6 Stories

Little Pickles
Ljusja Petrova loved her pickles more than anything else. She frequently stepped out onto her stairwell and began to sing: „Oh, you my little pickle, my sour little pickle.
The artist Nikolaj lived in the neighborhood, he was always painting landscapes in his shed, so that he could then sell them. But for some reason no one bought them.
One day he got sick and tired of the little song.
He got up early in the morning, went into the garden and painted all of the cucumbers red.
No one really knows what happened between them after that. But
Nikolaj is often seen at the Danilovsklijmarkt with a barrel of pickles and it is said that Ljusja Petrova has an exihibition in New York-Soho.


A dad gave his son a balloon, a very beautiful one. The boy went out into the yard to blow it up, but can´t tie a knot in it, he just doesn´t manage.
Then an old grandma comes along and says: „Ay jay, little one, come on, I´ll help you.“
And gropes around on the ballon with her bent fingers until it finally bursts.
At first the boy is completely confused, then he pulls himself together and spits in the grandma´s face.
Amazing how much cruelty really is in children!

Sherschee la Fam
Well, that was in May, when everything blooms.
A man took out a loan in the bank and gave half of it to the gangsters, like planned.
Everything´s O.K.!
He comes home and there is a note on the table.
„Saschok! I´ve left you. Because your feet always stink and at night you snore like a pig.

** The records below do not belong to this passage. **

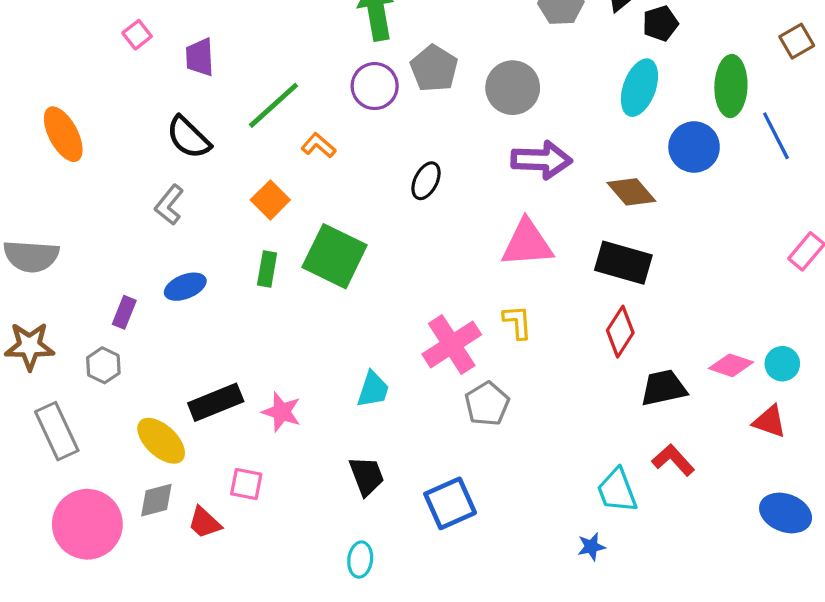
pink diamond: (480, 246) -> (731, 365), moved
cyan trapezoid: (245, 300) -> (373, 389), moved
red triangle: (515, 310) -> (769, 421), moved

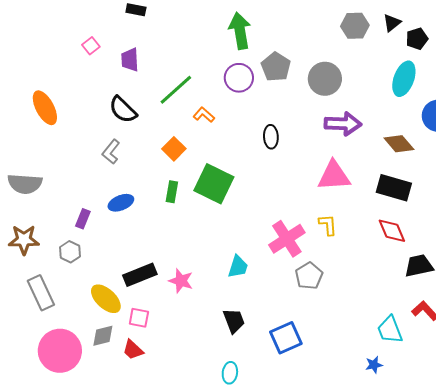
black ellipse: (426, 181) -> (271, 137), turned -30
red diamond: (620, 332) -> (392, 231), turned -56
pink square: (246, 484) -> (139, 318), moved

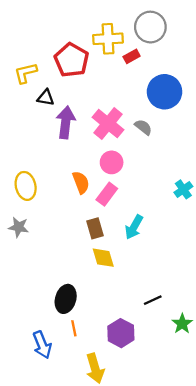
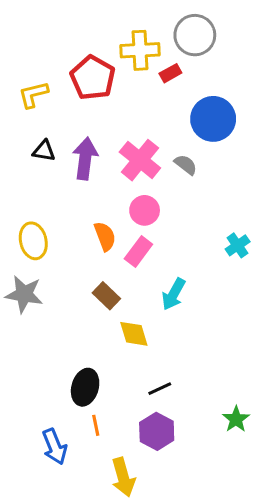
black triangle: (46, 98) -> (44, 151), moved
gray star: (19, 227) -> (24, 294), size x1.4
brown rectangle: (95, 228) -> (106, 296), moved, turned -30
black line: (153, 300) -> (160, 389), moved

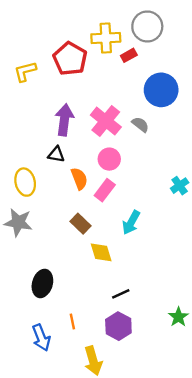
black triangle: (44, 151) -> (56, 154), moved
black ellipse: (85, 387) -> (42, 283), moved

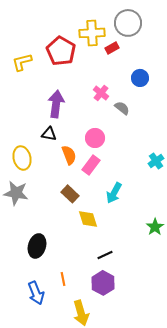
blue circle: (161, 90) -> (140, 78), size x0.6
pink cross: (106, 121) -> (101, 93), moved, size x0.6
green star: (178, 317) -> (155, 227), moved

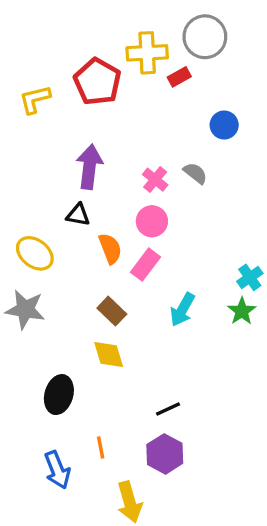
pink cross: (101, 93) -> (155, 180), moved
yellow ellipse: (22, 158) -> (35, 253), turned -40
cyan cross: (156, 161) -> (250, 277), moved
yellow diamond: (88, 219) -> (109, 354), moved
green star: (155, 227) -> (242, 311), moved

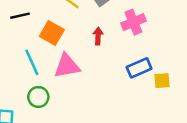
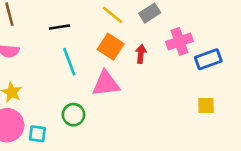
orange square: (52, 33) -> (111, 47), moved
cyan line: (32, 62) -> (69, 62), moved
blue rectangle: (139, 68) -> (208, 59), moved

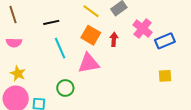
pink cross: (180, 41) -> (143, 29), turned -30

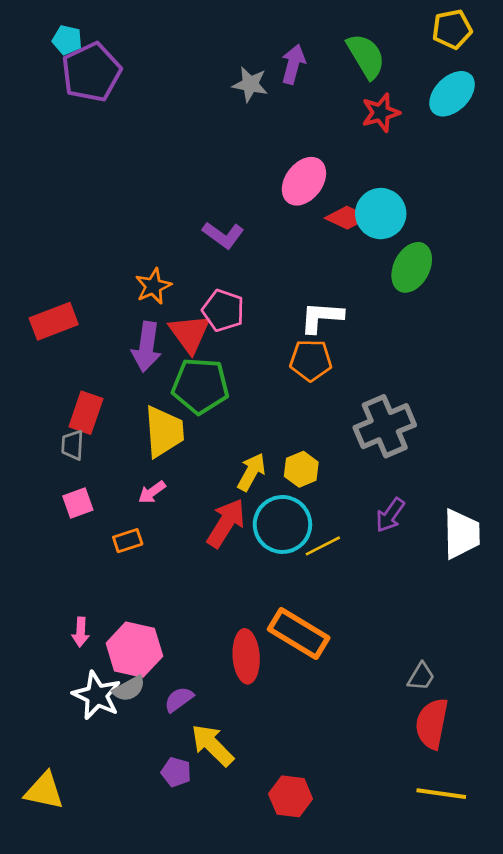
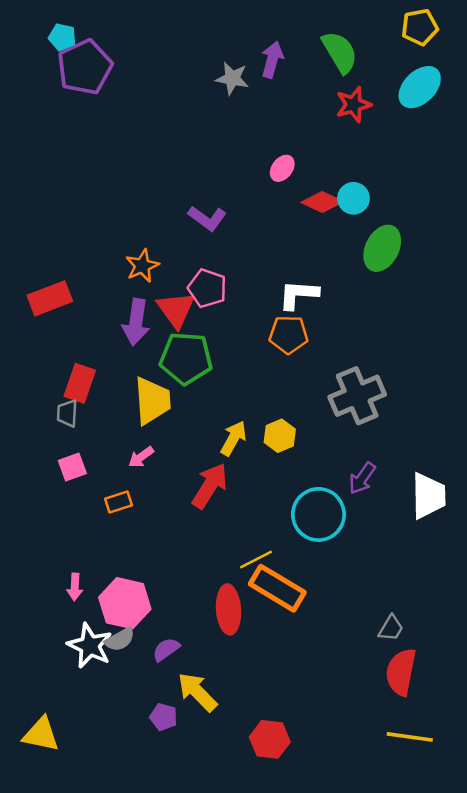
pink ellipse: (304, 181) -> (282, 168), size x0.6
cyan circle: (381, 214) -> (353, 198), size x0.7
cyan circle: (282, 524) -> (318, 514), moved
yellow line: (323, 546) -> (256, 559), moved

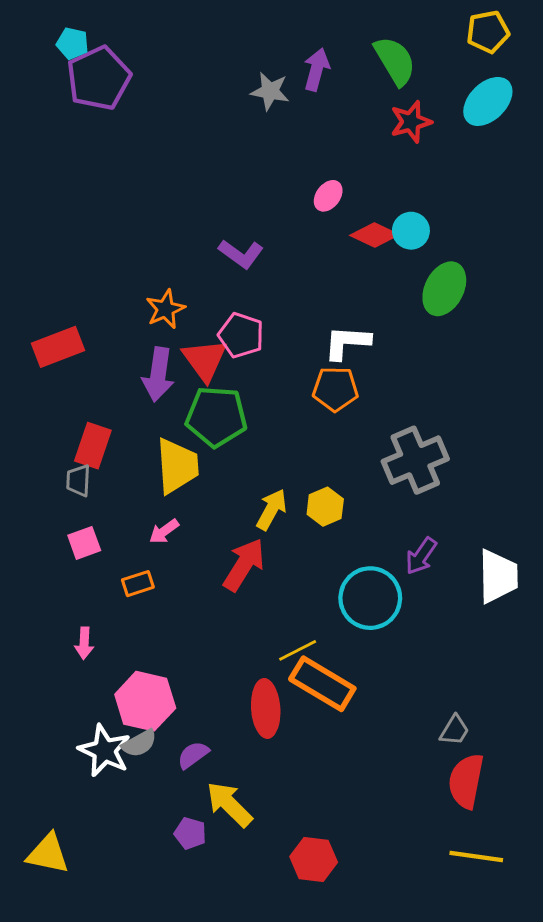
pink arrow: (75, 587) -> (84, 643), moved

So long,Ljusja.“
„Well, money doesn´t make you happy“ - Sascha thought.
„What a scherschee la fam.“

Good Mood

By the way, there was such a story recently!
A man was in a good mood, and in the subway he went up to another man and sang in his ear:
„The good mood will never leave you again...“
And the other man suddenly hit him in the face.
That´s the way it goes. Good mood.


A man wanted to piss, it was already late, almost night, and it was outside. He disappeared into a corner, went to a little house and started to pee.
But the house was electrified and the man got shocked from the stream, he even jumped in the air.
And now every time he pees, smoke comes out of his dick.
Oh no, I can´t go on – isn´t that strange!

Thank You to a Friend

A man had familiar problems. What problems? Well, like these- his wife was silly and annoying. Scandals, always arguing, sometimes he hit her, but only a little, just to teach her a lesson. To make it short, it was all for nothing, he was finished with life. So he decided to get some advice from a friend about how he should go on. He bought a bottle of wine and they met. He told him his whole life story, the short and the long of it, showed his deepest self, made it all public so that it would be easier for his friend to give him advice.
-O.k. pal, what do you have to say? - asked the man finally.
-What else, of course, get a divorce - then he thought about it and added:
-Maybe I should get a divorce too?
-You´re crazy, your Ljudka is a super woman, quiet as a mouse, does everything, and think about your Vasjatka.
The funniest thing about it is that shortly after the friend really did get a divorce, while to this day the man lives with the pain in the neck and it functions to some extent.
Admittedly, they are constantly arguing.